In un momento particolarmente delicato per l’Italia, di crisi economica e di crisi internazionale, l’iniziativa assume una prospettiva di novità come quella che ha delineato il giudice con la sua stessa vita ovvero porre sempre la responsabilità al centro dell’impegno civico, lavorativo e cristiano. Un segno importante in una fase così difficile per l’Italia.

Il giovane magistrato diceva che la giustizia deve essere superata dalla carità. E vi dava seguito con comportamenti concreti atti a dimostrare vicinanza umana ai colpevoli che aveva fatto condannare, ai detenuti e alle vittime delle guerre di mafia.

All’obitorio, dove spesso si recava per le cosiddette ricognizioni cadaveriche, lo vedevano entrare e farsi prima di tutto il segno della croce, quindi raccogliersi in preghiera per qualche minuto e poi iniziare la sua attività. E, dinanzi a un uomo caduto in una guerra tra clan mafiosi, dice ad un sottufficiale dei carabinieri “di fronte alla morte chi ha fede prega, chi non ha fede tace”.

+ + + + + + +

Compito da svolgere:
Continua il brano sul giovane magistrato, riprendendo subito dopo la sua ultima frase. L'elenco che segue proviene da un'altra fonte.

Dati estratti:
+ + + + + + +

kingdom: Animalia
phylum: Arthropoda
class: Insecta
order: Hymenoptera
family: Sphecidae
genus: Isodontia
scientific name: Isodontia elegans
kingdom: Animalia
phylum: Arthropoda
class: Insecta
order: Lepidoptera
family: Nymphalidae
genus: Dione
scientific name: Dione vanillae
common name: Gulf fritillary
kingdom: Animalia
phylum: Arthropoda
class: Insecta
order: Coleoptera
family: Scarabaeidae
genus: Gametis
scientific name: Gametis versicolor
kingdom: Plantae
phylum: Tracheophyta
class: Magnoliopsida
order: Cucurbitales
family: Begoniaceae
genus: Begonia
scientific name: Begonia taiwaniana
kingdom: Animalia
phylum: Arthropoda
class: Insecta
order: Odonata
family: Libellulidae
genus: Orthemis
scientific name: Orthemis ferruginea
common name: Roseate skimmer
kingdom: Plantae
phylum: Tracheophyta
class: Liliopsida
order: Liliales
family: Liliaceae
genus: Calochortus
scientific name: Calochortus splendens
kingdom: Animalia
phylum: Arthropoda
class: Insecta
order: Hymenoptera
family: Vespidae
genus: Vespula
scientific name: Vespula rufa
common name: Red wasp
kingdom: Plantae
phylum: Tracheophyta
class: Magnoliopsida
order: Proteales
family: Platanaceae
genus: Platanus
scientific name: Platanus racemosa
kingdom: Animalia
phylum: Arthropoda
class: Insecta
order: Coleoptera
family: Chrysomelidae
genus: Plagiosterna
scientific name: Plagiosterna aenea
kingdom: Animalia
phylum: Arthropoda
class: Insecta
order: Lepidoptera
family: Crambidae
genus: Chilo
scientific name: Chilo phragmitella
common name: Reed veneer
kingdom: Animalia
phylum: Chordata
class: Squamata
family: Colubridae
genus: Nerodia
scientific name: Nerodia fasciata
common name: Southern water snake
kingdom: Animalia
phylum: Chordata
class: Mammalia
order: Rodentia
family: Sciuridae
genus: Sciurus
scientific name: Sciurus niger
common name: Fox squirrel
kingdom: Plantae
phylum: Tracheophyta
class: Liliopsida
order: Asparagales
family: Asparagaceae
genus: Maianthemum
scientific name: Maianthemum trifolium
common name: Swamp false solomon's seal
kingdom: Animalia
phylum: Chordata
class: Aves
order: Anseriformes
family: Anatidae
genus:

+ + + + + + +

Risposta all'esercizio:
E’ la sua storia cristiana che lo porta ad avere il massimo rispetto della persona. Distingue con rigore tra reo e reato. Comprende bene che se il reato è una cosa comunque da condannare, il reo rimane sempre una creatura di Dio a cui non va mai sottratto il diritto e la dignità che gli appartengono e per il quale bisogna sforzarsi di trovare lo spazio morale della comprensione e della misericordia. Egli ricorda che se la bussola, l’orientamento del magistrato deve realizzarsi nell’applicazione puntuale della legge positiva è la ragione stessa della legge, la sua anima a dover essere rintracciata nella legge naturale che così si chiama proprio perché iscritta nella natura dell’uomo e in quanto tale deve costituire il suo riferimento ultimo. Mirabile è infatti la sua capacità di coniugare il rigore nell’applicazione della norma con – oltre all’umanità – il rispetto puntuale delle tutele difensive, anche per il criminale peggiore. Un esempio perciò non di scuola, non retorico ma molto concreto per l’attività quotidiana del magistrato di ogni tempo.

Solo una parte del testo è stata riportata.